Now, take this as an analogy: if BBX has an anormal mineralisation on their tenements, do you expect commercial labs of being able to consistently detect what is really there? I honestly don't, at least for now. First, they have to accept that new (or different) forms of mineralisation can be found. Then, they can update the procedures and the technology.
That does not mean things are not there. It means we are not able to measure them yet. And if BBX (or other companies, because if anyone thinks BBX is the only one with strange mineralisations undetected on commercial labs, then you need to study much more about this business) is finding a way to do it, better for us: it's proprietary knowledge.
If it fails, it fails and that's it. If it succeeds... the shareholders will be here to celebrate. If you will be here or not, it's not my problem. It's yours and only yours.

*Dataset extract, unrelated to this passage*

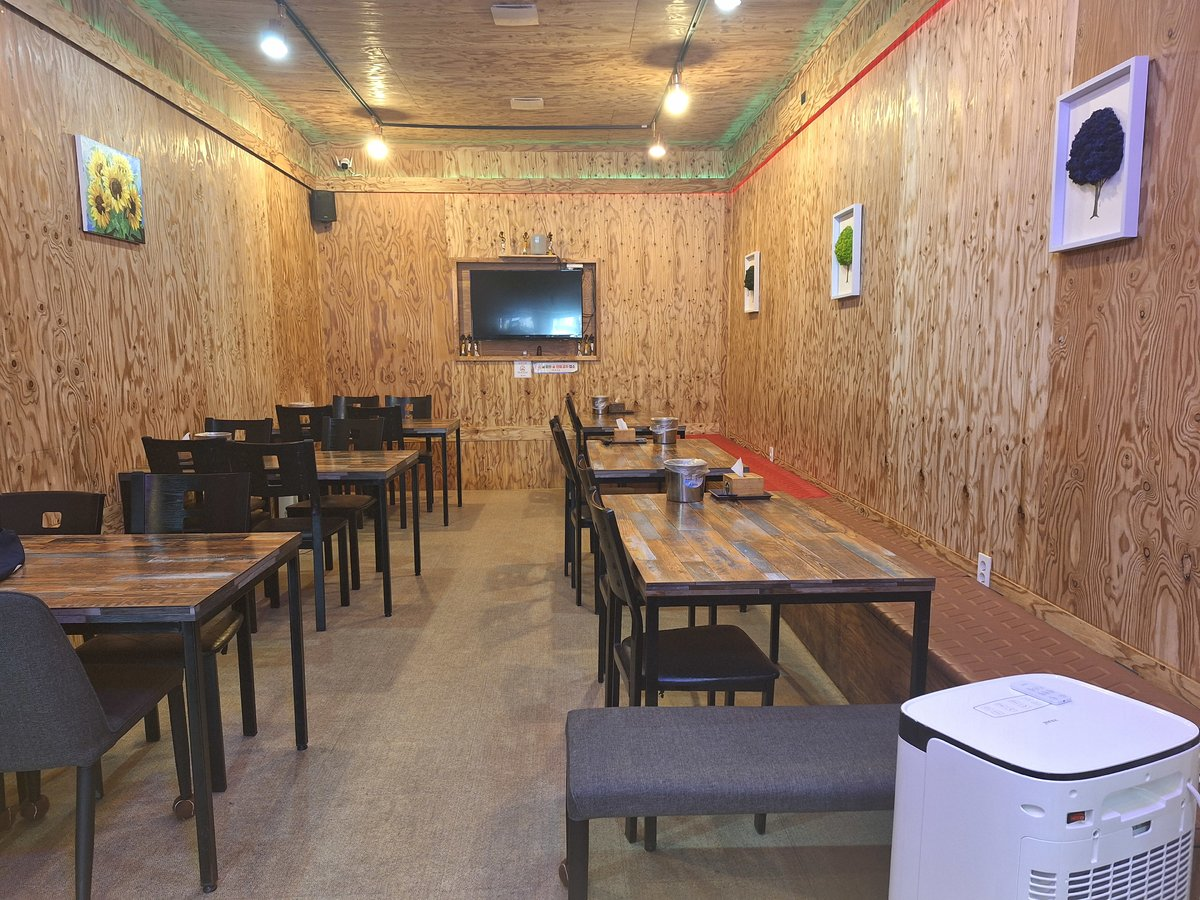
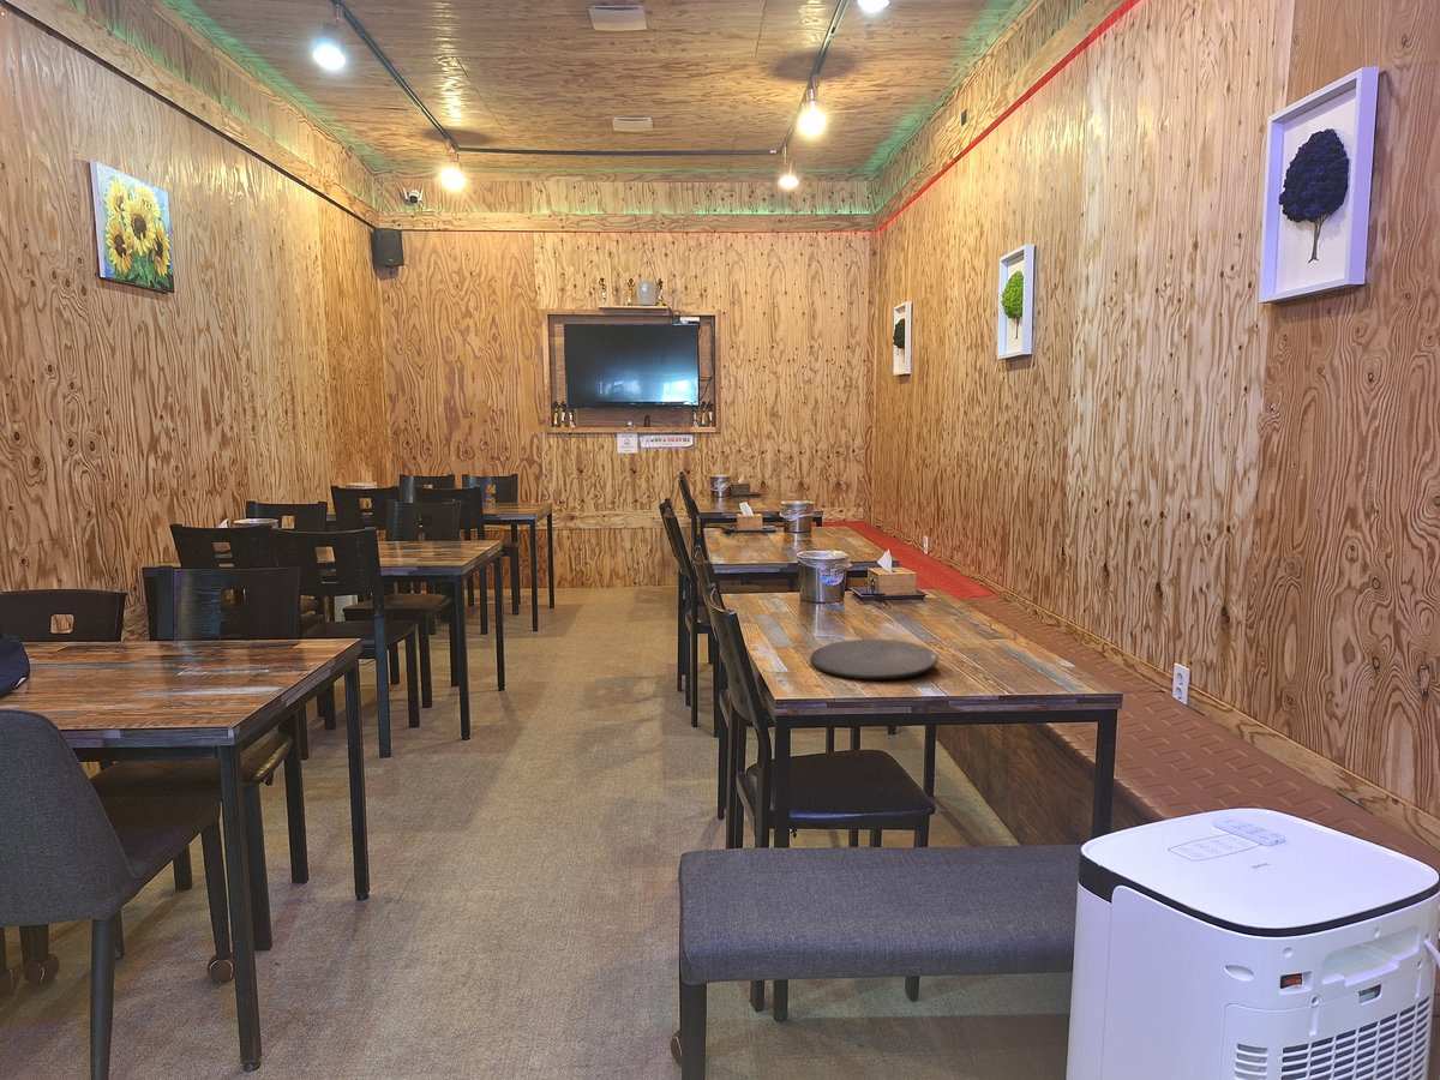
+ plate [809,638,940,680]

That said, your words are totally out of line: "It seems they are hell bent on continuing to fly by the seat of their pants and pour shareholder money into trial mining and a pilot plant based on unreliable metallurgy, unreliable drill information and no idea of the type of mineralisation they are dealing with or how it got there."
If BBX start to produce gold, I hope you have the honor and decency to swallow these words. The fact is you don't know if the metallurgy is unreliable. If you or anyone else, including me, is ignorant regarding the metalurgy, is one thing. Claiming that it is unreliable, just because you don't know it, says a lot about you, not about the company.